*** Records supplied

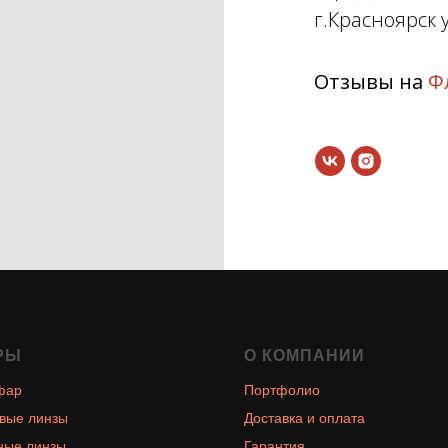
г.Красноярск у
Отзывы на
Ф
РЫ
О КОМПАНИИ
фар
Портфолио
вые линзы
Доставка и оплата
ные линзы
Гарантия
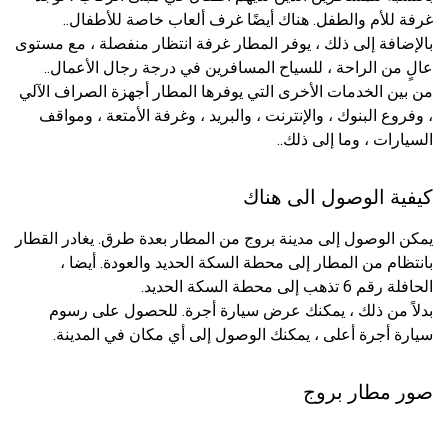
غرفة للأم والطفل. هناك أيضًا غرف ألعاب خاصة للأطفال..
بالإضافة إلى ذلك ، يوفر المطار غرفة انتظار منفصلة ، مع مستوى
عالٍ من الراحة ، للسياح المسافرين في درجة رجال الأعمال..
من بين الخدمات الأخرى التي يوفرها المطار أجهزة الصراف الآلي
، وفروع البنوك ، والإنترنت ، والبريد ، وغرفة الأمتعة ، ومواقف
السيارات ، وما إلى ذلك..
كيفية الوصول الى هناك
يمكن الوصول إلى مدينة بروج من المطار بعدة طرق. يغادر القطار
بانتظام من المطار إلى محطة السكة الحديد والعودة. أيضا ،
الحافلة رقم 6 تذهب إلى محطة السكة الحديد.
بدلاً من ذلك ، يمكنك عرض سيارة أجرة. للحصول على رسوم
سيارة أجرة أعلى ، يمكنك الوصول إلى أي مكان في المدينة.
صور مطار بروج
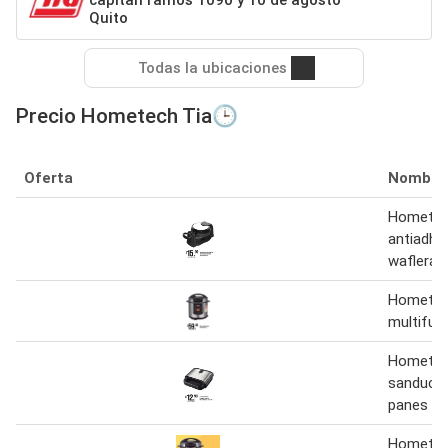
capitan ramos 1090 y 10 de agosto
Quito
Todas la ubicaciones
Precio Hometech Tia🕒
Oferta
Nombre
Homete
antiadhe
waflera g
Hometech
multifunc
Homete
sanduche
panes
Hometech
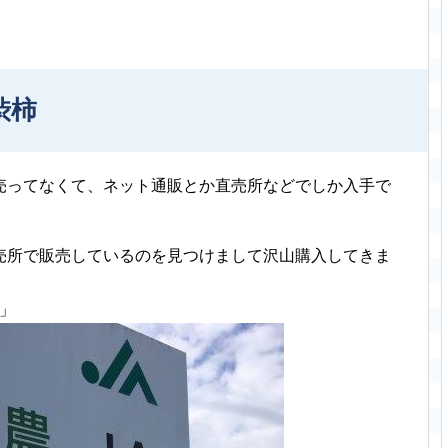
渋柿
売ってなくて、ネット通販とか直売所などでしか入手で
売所で販売しているのを見つけまして沢山購入してきま
」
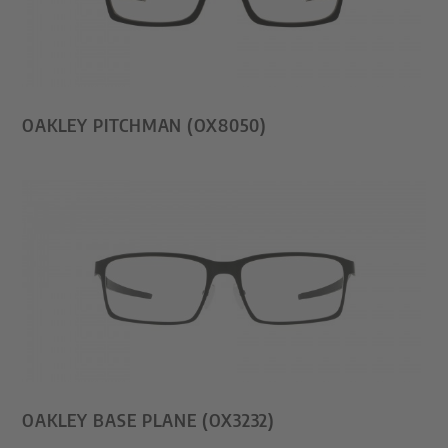
OAKLEY PITCHMAN (OX8050)
OAKLEY BASE PLANE (OX3232)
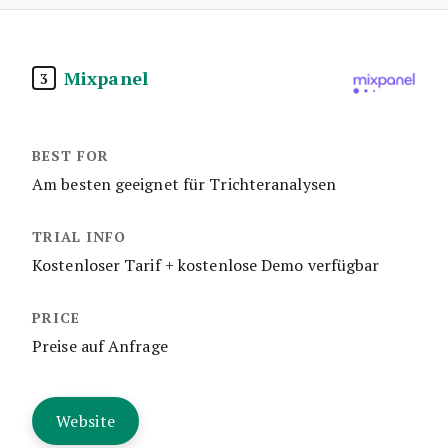
Mixpanel
3
Am besten geeignet für Trichteranalysen
Kostenloser Tarif + kostenlose Demo verfügbar
Preise auf Anfrage
Website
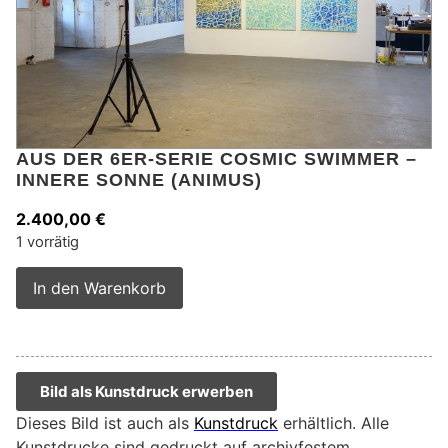
AUS DER 6ER-SERIE COSMIC SWIMMER –
INNERE SONNE (ANIMUS)
2.400,00
€
1 vorrätig
Alternative:
In den Warenkorb
Bild als Kunstdruck erwerben
Dieses Bild ist auch als
Kunstdruck
erhältlich. Alle
Kunstdrucke sind gedruckt auf archivfestem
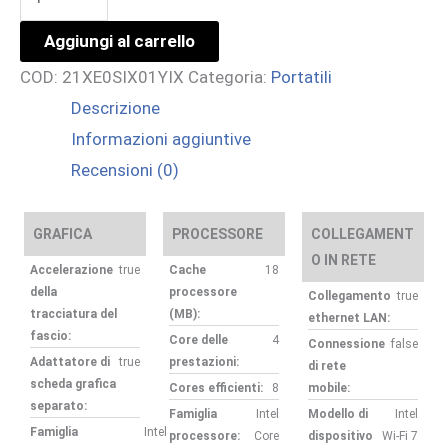
P16S
Aggiungi al carrello
ULT7-
COD:
21XE0SIX01YIX
Categoria:
Portatili
356H
Descrizione
32GB
Informazioni aggiuntive
1TB
Recensioni (0)
16
RTXPR1000
W11PR
GRAFICA
PROCESSORE
COLLEGAMENT
O IN RETE
1YPR
Accelerazione
true
Cache
18
della
processore
quantità
Collegamento
true
tracciatura del
(MB):
ethernet LAN:
fascio:
Core delle
4
Connessione
false
Adattatore di
true
prestazioni:
di rete
scheda grafica
Cores efficienti:
8
mobile:
separato:
Famiglia
Intel
Modello di
Intel
Famiglia
Intel
processore:
Core
dispositivo
Wi-Fi 7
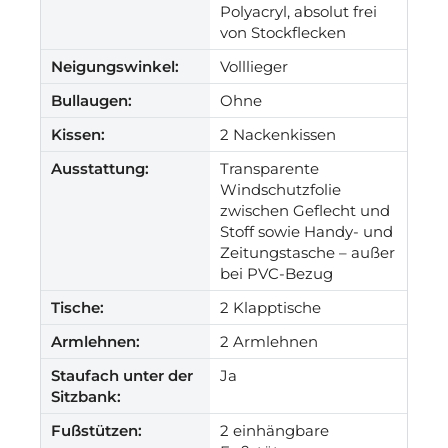
Polyacryl, absolut frei
von Stockflecken
Neigungswinkel:
Volllieger
Bullaugen:
Ohne
Kissen:
2 Nackenkissen
Ausstattung:
Transparente
Windschutzfolie
zwischen Geflecht und
Stoff sowie Handy- und
Zeitungstasche – außer
bei PVC-Bezug
Tische:
2 Klapptische
Armlehnen:
2 Armlehnen
Staufach unter der
Ja
Sitzbank:
Fußstützen:
2 einhängbare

******

■ **About this exercise**: Reproduce every line of the listing above without any changes, leaving out the pictures.

■ **Solution**:
г.Красноярск у
Отзывы на
Ф
РЫ
О КОМПАНИИ
фар
Портфолио
вые линзы
Доставка и оплата
ные линзы
Гарантия
غرفة للأم والطفل. هناك أيضًا غرف ألعاب خاصة للأطفال..
بالإضافة إلى ذلك ، يوفر المطار غرفة انتظار منفصلة ، مع مستوى
عالٍ من الراحة ، للسياح المسافرين في درجة رجال الأعمال..
من بين الخدمات الأخرى التي يوفرها المطار أجهزة الصراف الآلي
، وفروع البنوك ، والإنترنت ، والبريد ، وغرفة الأمتعة ، ومواقف
السيارات ، وما إلى ذلك..
كيفية الوصول الى هناك
يمكن الوصول إلى مدينة بروج من المطار بعدة طرق. يغادر القطار
بانتظام من المطار إلى محطة السكة الحديد والعودة. أيضا ،
الحافلة رقم 6 تذهب إلى محطة السكة الحديد.
بدلاً من ذلك ، يمكنك عرض سيارة أجرة. للحصول على رسوم
سيارة أجرة أعلى ، يمكنك الوصول إلى أي مكان في المدينة.
صور مطار بروج
capitan ramos 1090 y 10 de agosto
Quito
Todas la ubicaciones
Precio Hometech Tia🕒
Oferta
Nombre
Homete
antiadhe
waflera g
Hometech
multifunc
Homete
sanduche
panes
Hometech
渋柿
売ってなくて、ネット通販とか直売所などでしか入手で
売所で販売しているのを見つけまして沢山購入してきま
」
OAKLEY PITCHMAN (OX8050)
OAKLEY BASE PLANE (OX3232)
Mixpanel
3
Am besten geeignet für Trichteranalysen
Kostenloser Tarif + kostenlose Demo verfügbar
Preise auf Anfrage
Website
AUS DER 6ER-SERIE COSMIC SWIMMER –
INNERE SONNE (ANIMUS)
2.400,00
€
1 vorrätig
Alternative:
In den Warenkorb
Bild als Kunstdruck erwerben
Dieses Bild ist auch als
Kunstdruck
erhältlich. Alle
Kunstdrucke sind gedruckt auf archivfestem
P16S
Aggiungi al carrello
ULT7-
COD:
21XE0SIX01YIX
Categoria:
Portatili
356H
Descrizione
32GB
Informazioni aggiuntive
1TB
Recensioni (0)
16
RTXPR1000
W11PR
GRAFICA
PROCESSORE
COLLEGAMENT
O IN RETE
1YPR
Accelerazione
true
Cache
18
della
processore
quantità
Collegamento
true
tracciatura del
(MB):
ethernet LAN:
fascio:
Core delle
4
Connessione
false
Adattatore di
true
prestazioni:
di rete
scheda grafica
Cores efficienti:
8
mobile:
separato:
Famiglia
Intel
Modello di
Intel
Famiglia
Intel
processore:
Core
dispositivo
Wi-Fi 7
Polyacryl, absolut frei
von Stockflecken
Neigungswinkel:
Volllieger
Bullaugen:
Ohne
Kissen:
2 Nackenkissen
Ausstattung:
Transparente
Windschutzfolie
zwischen Geflecht und
Stoff sowie Handy- und
Zeitungstasche – außer
bei PVC-Bezug
Tische:
2 Klapptische
Armlehnen:
2 Armlehnen
Staufach unter der
Ja
Sitzbank:
Fußstützen:
2 einhängbare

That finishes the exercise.